_TASK OBJECTIVE_: Repeat exactly the lines of the entries below from the one with "für Projektionszeiträume der" through the one with "On a émis sur", both ends included, and nothing else.

_TASK INPUTS_:
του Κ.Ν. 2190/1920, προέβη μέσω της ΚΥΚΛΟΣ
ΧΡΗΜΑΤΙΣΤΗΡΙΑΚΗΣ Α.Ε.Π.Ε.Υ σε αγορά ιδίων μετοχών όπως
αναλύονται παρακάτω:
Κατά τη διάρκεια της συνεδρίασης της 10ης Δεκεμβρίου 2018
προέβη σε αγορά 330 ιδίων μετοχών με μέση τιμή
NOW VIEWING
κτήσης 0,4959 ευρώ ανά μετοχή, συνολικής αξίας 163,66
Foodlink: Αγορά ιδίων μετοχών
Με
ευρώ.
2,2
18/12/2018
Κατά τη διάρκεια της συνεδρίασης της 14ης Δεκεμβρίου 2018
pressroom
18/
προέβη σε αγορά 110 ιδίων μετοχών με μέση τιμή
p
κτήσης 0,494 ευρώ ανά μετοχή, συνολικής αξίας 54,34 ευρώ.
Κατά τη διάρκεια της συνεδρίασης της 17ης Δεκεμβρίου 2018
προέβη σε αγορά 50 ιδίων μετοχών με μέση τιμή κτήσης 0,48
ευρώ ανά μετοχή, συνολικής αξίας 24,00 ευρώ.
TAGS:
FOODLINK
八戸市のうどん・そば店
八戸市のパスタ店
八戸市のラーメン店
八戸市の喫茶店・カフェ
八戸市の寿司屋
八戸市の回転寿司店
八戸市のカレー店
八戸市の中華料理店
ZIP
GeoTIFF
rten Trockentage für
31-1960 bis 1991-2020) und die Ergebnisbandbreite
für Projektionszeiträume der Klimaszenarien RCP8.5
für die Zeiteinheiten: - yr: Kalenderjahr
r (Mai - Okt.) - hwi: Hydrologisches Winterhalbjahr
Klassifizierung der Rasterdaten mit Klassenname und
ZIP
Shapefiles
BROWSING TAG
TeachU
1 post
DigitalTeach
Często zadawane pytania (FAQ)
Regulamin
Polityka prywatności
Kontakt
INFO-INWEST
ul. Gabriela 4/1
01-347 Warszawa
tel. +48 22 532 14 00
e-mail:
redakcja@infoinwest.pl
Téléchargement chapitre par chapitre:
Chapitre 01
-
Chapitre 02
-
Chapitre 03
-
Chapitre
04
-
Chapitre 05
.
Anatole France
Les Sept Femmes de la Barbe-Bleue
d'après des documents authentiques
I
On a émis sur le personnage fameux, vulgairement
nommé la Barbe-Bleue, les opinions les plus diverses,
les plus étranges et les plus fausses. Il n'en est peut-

_TASK ANSWER_:
für Projektionszeiträume der Klimaszenarien RCP8.5
für die Zeiteinheiten: - yr: Kalenderjahr
r (Mai - Okt.) - hwi: Hydrologisches Winterhalbjahr
Klassifizierung der Rasterdaten mit Klassenname und
ZIP
Shapefiles
BROWSING TAG
TeachU
1 post
DigitalTeach
Często zadawane pytania (FAQ)
Regulamin
Polityka prywatności
Kontakt
INFO-INWEST
ul. Gabriela 4/1
01-347 Warszawa
tel. +48 22 532 14 00
e-mail:
redakcja@infoinwest.pl
Téléchargement chapitre par chapitre:
Chapitre 01
-
Chapitre 02
-
Chapitre 03
-
Chapitre
04
-
Chapitre 05
.
Anatole France
Les Sept Femmes de la Barbe-Bleue
d'après des documents authentiques
I
On a émis sur le personnage fameux, vulgairement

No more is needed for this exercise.